» **Exercise description**: Convert all of the data below into a JSON list of strings with one string per line, omitting blank lines. Leave the pictures out of your answer.

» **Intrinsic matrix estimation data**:
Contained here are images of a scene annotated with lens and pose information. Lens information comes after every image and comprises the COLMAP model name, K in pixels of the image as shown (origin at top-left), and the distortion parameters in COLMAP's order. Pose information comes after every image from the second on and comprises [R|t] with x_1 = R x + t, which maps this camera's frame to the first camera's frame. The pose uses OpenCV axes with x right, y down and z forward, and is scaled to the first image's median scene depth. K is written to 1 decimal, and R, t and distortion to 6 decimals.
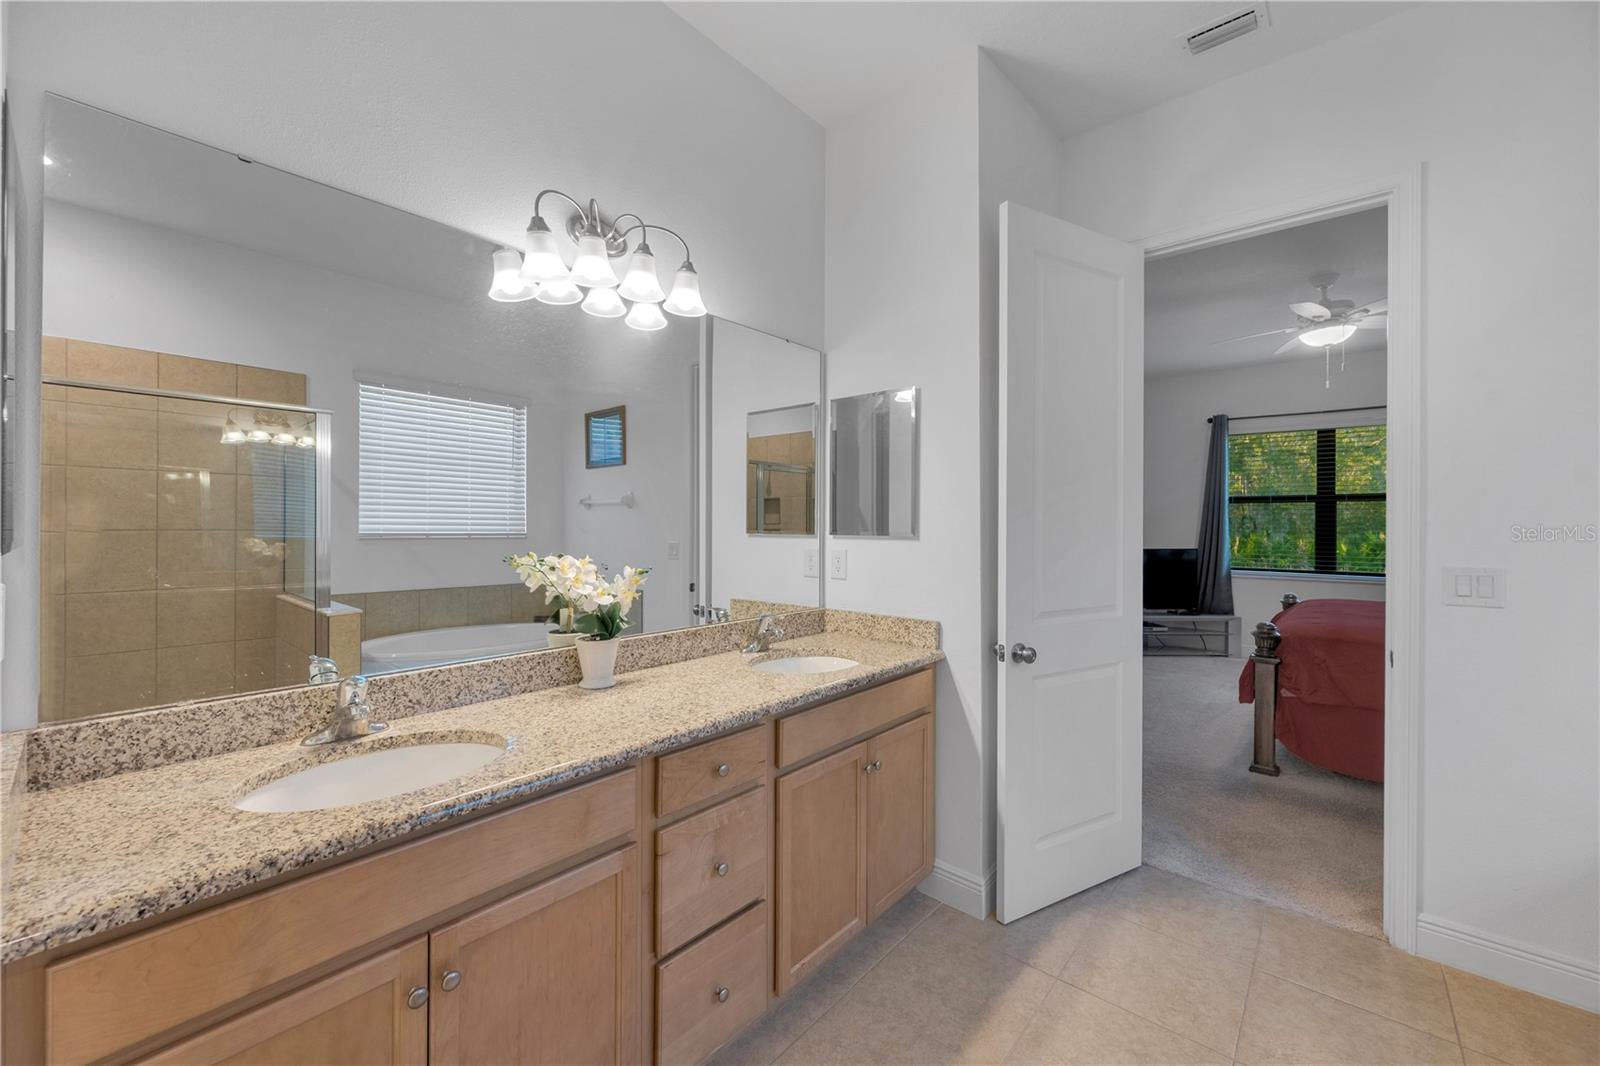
lens RADIAL K [[631.8, 0, 810.7], [0, 631.8, 525.8], [0, 0, 1]] dist [-0.001446, 0.000033]
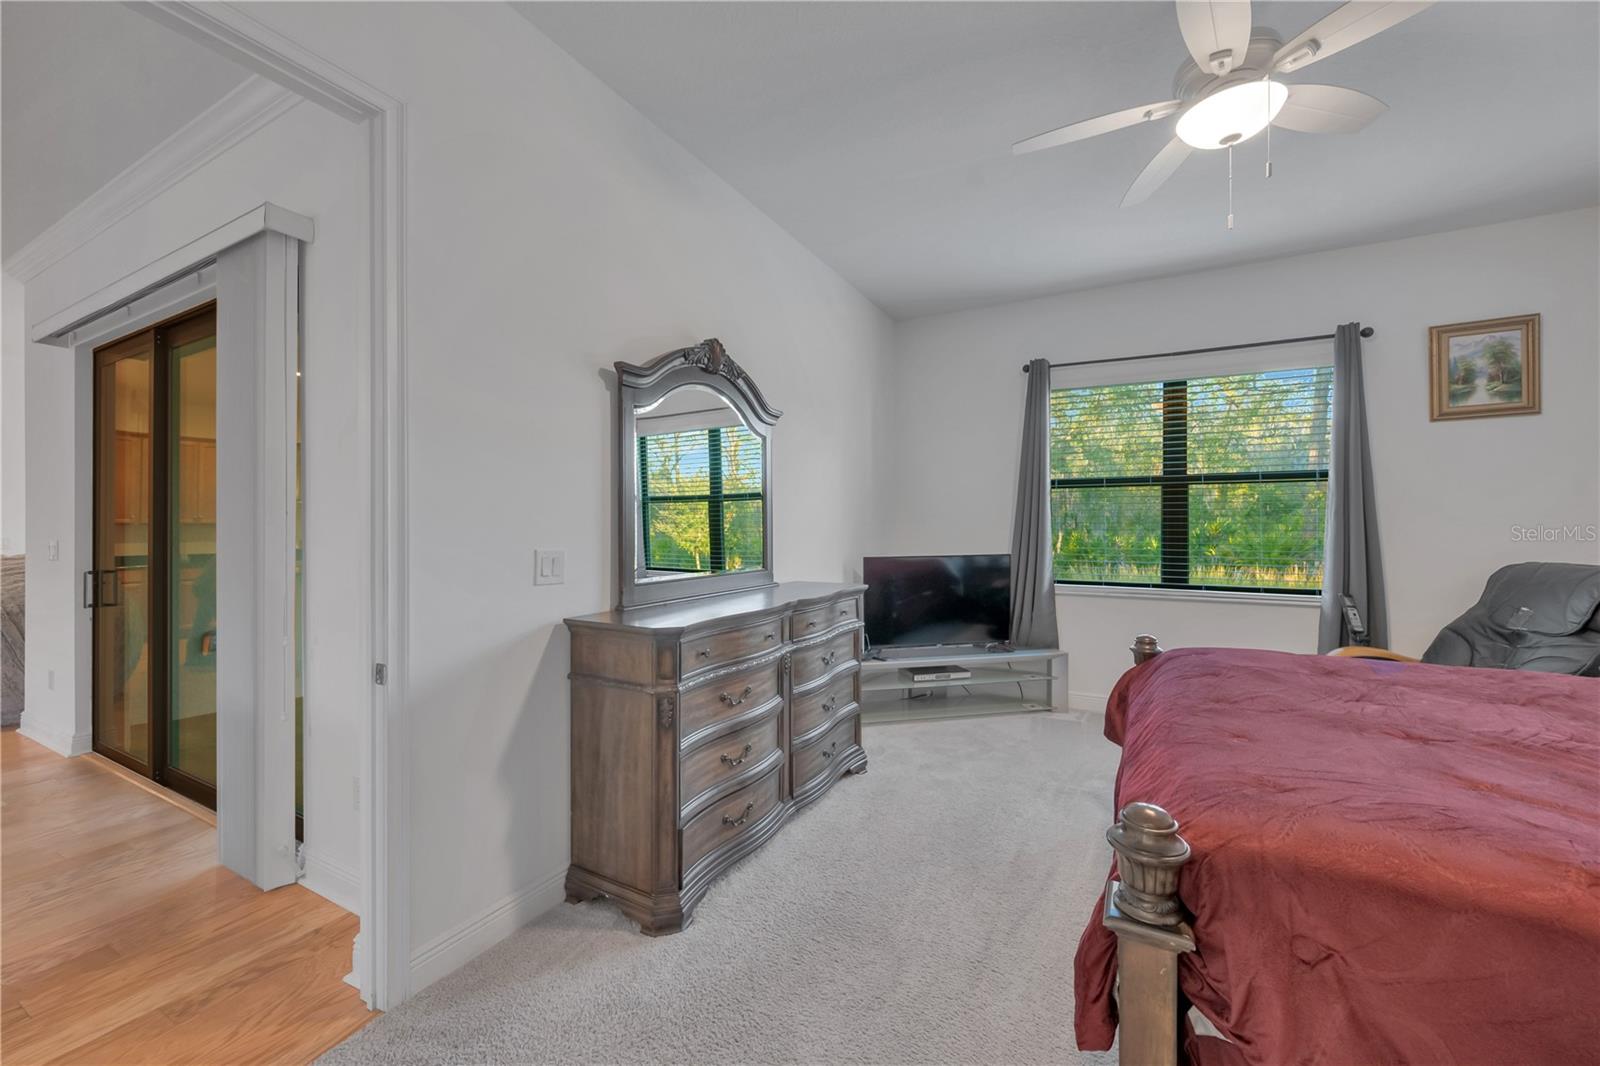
lens RADIAL K [[631.8, 0, 810.7], [0, 631.8, 525.8], [0, 0, 1]] dist [-0.001446, 0.000033]
pose [[0.976409, -0.007046, 0.215814, 0.263260], [0.007084, 0.999975, 0.000597, 0.003660], [-0.215813, 0.000946, 0.976434, 0.392785]]
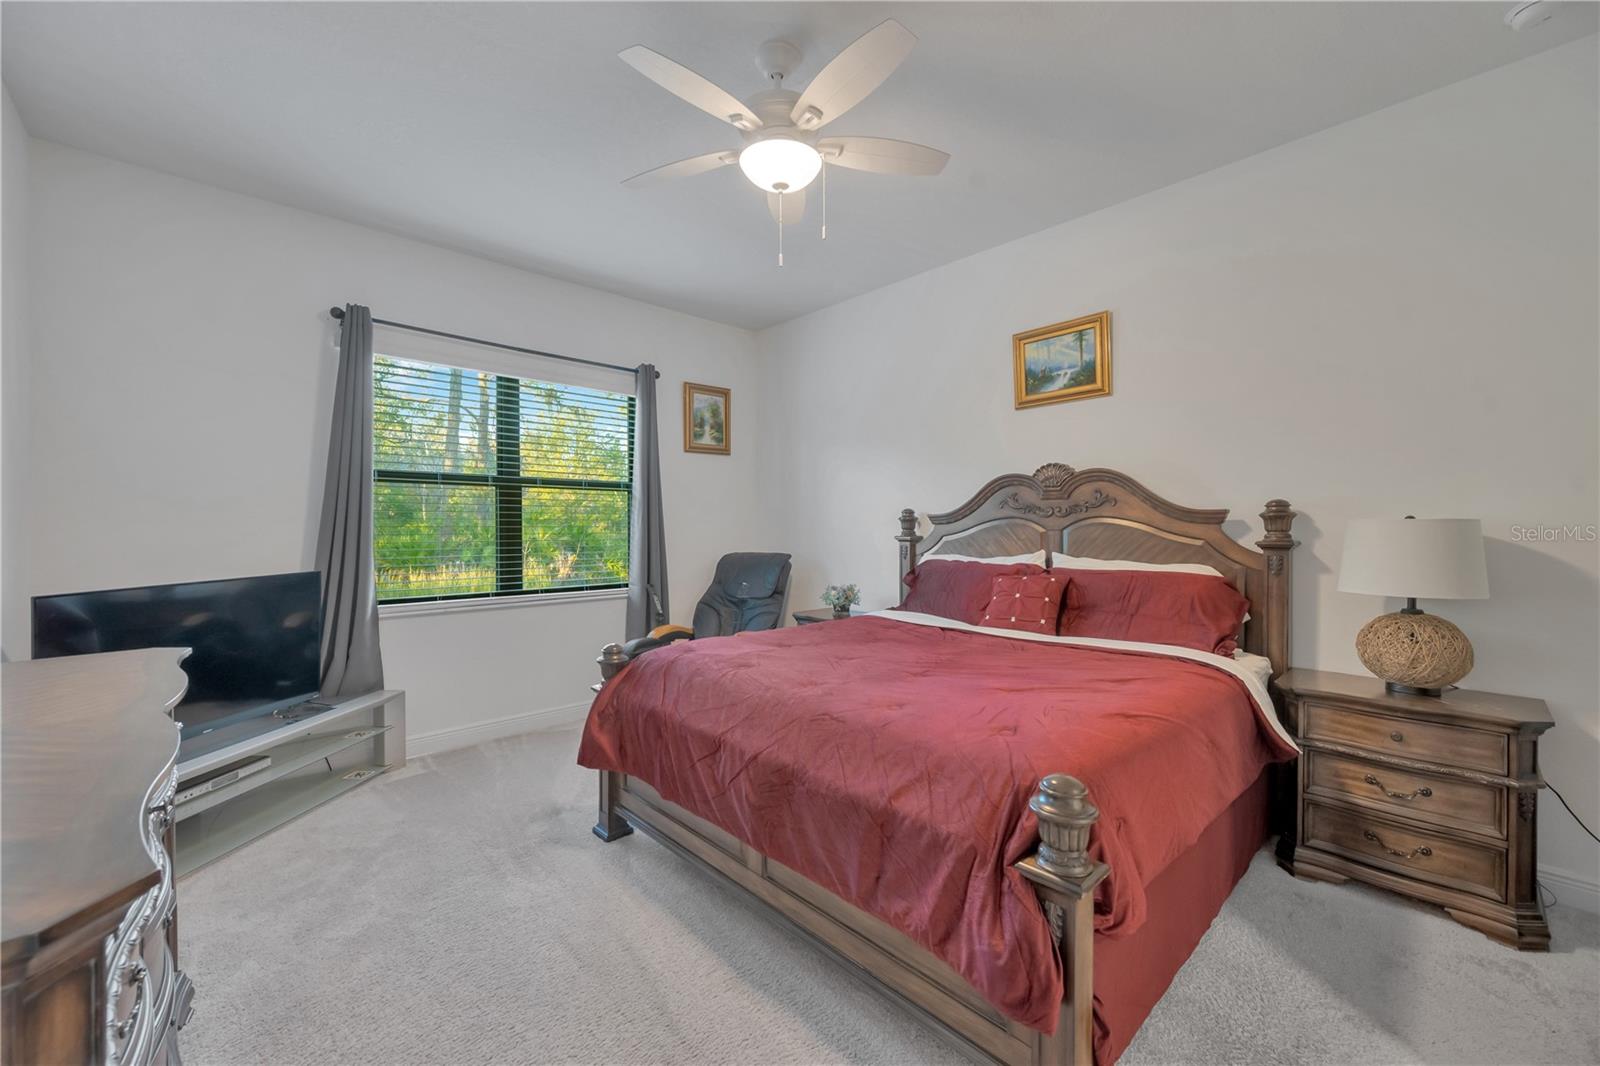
lens RADIAL K [[625.4, 0, 802.8], [0, 625.4, 533.4], [0, 0, 1]] dist [-0.000188, -0.000090]
pose [[0.102064, -0.016644, 0.994639, 0.185246], [0.003577, 0.999860, 0.016364, 0.001434], [-0.994771, 0.001887, 0.102109, 0.608525]]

» **Reply**:
[
  "Contained here are images of a scene annotated with lens and pose information. Lens information comes after every image and comprises the COLMAP model name, K in pixels of the image as shown (origin at top-left), and the distortion parameters in COLMAP's order. Pose information comes after every image from the second on and comprises [R|t] with x_1 = R x + t, which maps this camera's frame to the first camera's frame. The pose uses OpenCV axes with x right, y down and z forward, and is scaled to the first image's median scene depth. K is written to 1 decimal, and R, t and distortion to 6 decimals.",
  "lens RADIAL K [[631.8, 0, 810.7], [0, 631.8, 525.8], [0, 0, 1]] dist [-0.001446, 0.000033]",
  "lens RADIAL K [[631.8, 0, 810.7], [0, 631.8, 525.8], [0, 0, 1]] dist [-0.001446, 0.000033]",
  "pose [[0.976409, -0.007046, 0.215814, 0.263260], [0.007084, 0.999975, 0.000597, 0.003660], [-0.215813, 0.000946, 0.976434, 0.392785]]",
  "lens RADIAL K [[625.4, 0, 802.8], [0, 625.4, 533.4], [0, 0, 1]] dist [-0.000188, -0.000090]",
  "pose [[0.102064, -0.016644, 0.994639, 0.185246], [0.003577, 0.999860, 0.016364, 0.001434], [-0.994771, 0.001887, 0.102109, 0.608525]]"
]